Effective 1 October 2024
The Employment (Allocation of Tips) Act aims to ensure that workers receive all tips, gratuities, and service charges paid to their employer or that are under the employer’s control, without deductions. The Act mandates fair distribution among workers and provides rights for employees to request details about their employer’s tipping policies.
The statutory Code of Practice, will guide businesses on fair tip distribution. If employers fail to comply, employment tribunals can impose financial remedies, including payments to affected workers.
The Code does not set out an exhaustive list of factors for employers to consider. Instead, it provides overarching principles on what fairness is for the purposes of the law, the areas in which employers need to make decisions to comply with their duties, and how they should apply these principles in their specific places of business. It will be for each individual employer to determine which specific principles best apply to its business.
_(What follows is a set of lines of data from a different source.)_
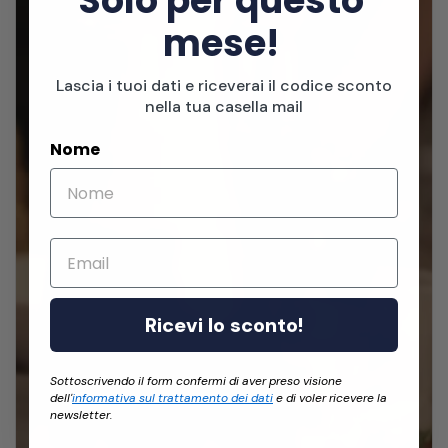
Solo per questo
mese!
Lascia i tuoi dati e riceverai il codice sconto
nella tua casella mail
Nome
Email
Ricevi lo sconto!
Sottoscrivendo il form confermi di aver preso visione
dell'
informativa sul trattamento dei dati
e di voler ricevere la
newsletter.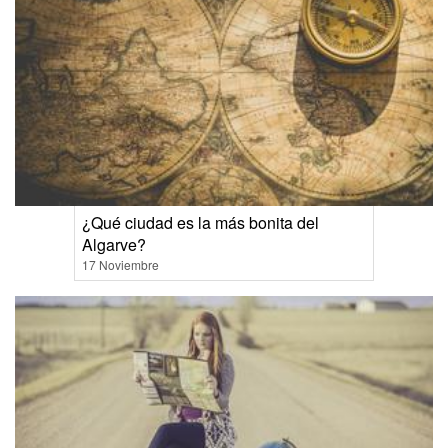
¿Qué ciudad es la más bonita del
Algarve?
17 Noviembre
Under these principles, employers should consider what is fair distribution, taking into consideration how this will apply where there is a mixture of permanent staff, directly recruited staff, agency workers and zero-hours contract workers in the same location. They must also avoid any form of unlawful discrimination when selecting and applying the factors for allocating and distributing tips.
Employee consultation should take place in order to reach agreement in the workplace on the system of allocation of tips and whether it is fair, reasonable and clear, and the factors considered by employers must be stated in the tipping policy shared with workers. In order to ensure fairness, workers should understand how tips are allocated. This agreement should be kept under regular review and updated following any significant changes in the business.
A tipping record which includes details of all qualifying tips received by the employer at the place of business, and the amount allocated to each worker, must be kept for three years. A worker has the right to make one written request per three-month period to view the tipping record of their employer for a period dating back up to three years. Fair processes should be in place for resolving issues and responding to queries from workers who have not received the share of tips they expected to.
Additionally, employers will be required to provide written policies detailing how tips are managed if tipping is a regular practice within their business.